I was technically not “expelled” from school in a traditional sense, but I knew I wouldn’t be going home and getting right with the lord just to return to a place that was making me miserable, even if I hadn’t yet fully articulated what was making me unhappy. BYU sent me a formal letter informing me that they had revoked my “ecclesiastical endorsement,” which meant I had lost the rights to attend class or graduate from BYU and even to live in my apartment because it was “BYU-approved housing” until I got my local bishop to say I was in good standing with the church and endorse me again. I finished my semester unhappy and angry with everything, not to mention fucking cold because a year and a half of school later and I still had no idea how to dress for Utah winter. My roommate Devon—who was not Mormon at the time but later converted to marry some man—and I spent the time dreaming up funny pranks that might actually be worth being expelled over, like distributing condoms all over campus.
I left school and moved back in with my dad. Of course, I did manage to graduate college a few years later, and I moved out of my hometown again too. I had a rough year dealing with the dissonance between what I expected my college experience to be and how things happened in reality, but that is a tale for another day.
It seemed then, and honestly still seems to me now, so silly to be kicked out of school over not showing up to church for a few months.
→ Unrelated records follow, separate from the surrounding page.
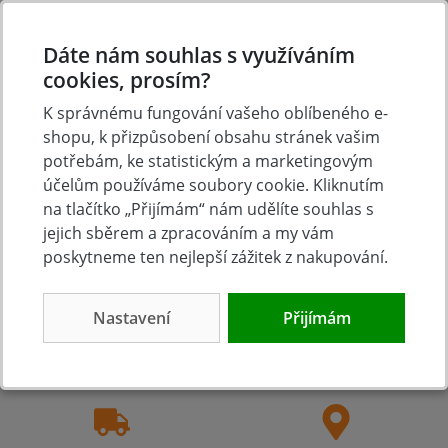
Hodnoťte.
Dáte nám souhlas s využíváním
Přidat vlastní hodnocení
cookies, prosím?
K správnému fungování vašeho oblíbeného e-
shopu, k přizpůsobení obsahu stránek vašim
potřebám, ke statistickým a marketingovým
účelům používáme soubory cookie. Kliknutím
na tlačítko „Přijímám“ nám udělíte souhlas s
jejich sběrem a zpracováním a my vám
poskytneme ten nejlepší zážitek z nakupování.
Tradice
Zboží skladem
Nastavení
Přijímám
23 let na trhu
Zázemí kamenné
prodejny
I wasn’t doing anything really bad. I didn’t drink or have pre-marital sex, act on any “same-sex attraction,” or try “soaking” (I am still not sure this is a real thing but perhaps the mormon youth are that desperate to bone down). I just wanted time to think about what I believed in and what kind of life would feel right to me, and within a single semester I lost something I had worked so hard for. I thought I was going to be able to graduate college in just three years because I had come in with so much credit from taking AP classes in high school. Although I’m not sure it would have ultimately worked out, I was really upset about it for a long time. I might have graduated before the 2008 recession and gotten a job before that kind of thing was impossible for recent graduates! Again, we can’t know all the alternate universe versions of ourselves. I’m ultimately grateful to not have Brigham Young University haunting my resume for the rest of my life.
I am sharing this today because every year I think about this strange anniversary. I thought people might be interested in this whole story. People are shocked whenever I bring it up but it’s something that’s hard to explain in brief. It’s been twenty years since I thought my life would be ruined by being kicked out of college. In hindsight, I’m proud to have been expelled from Brigham Young University. How many people can add that to their resume?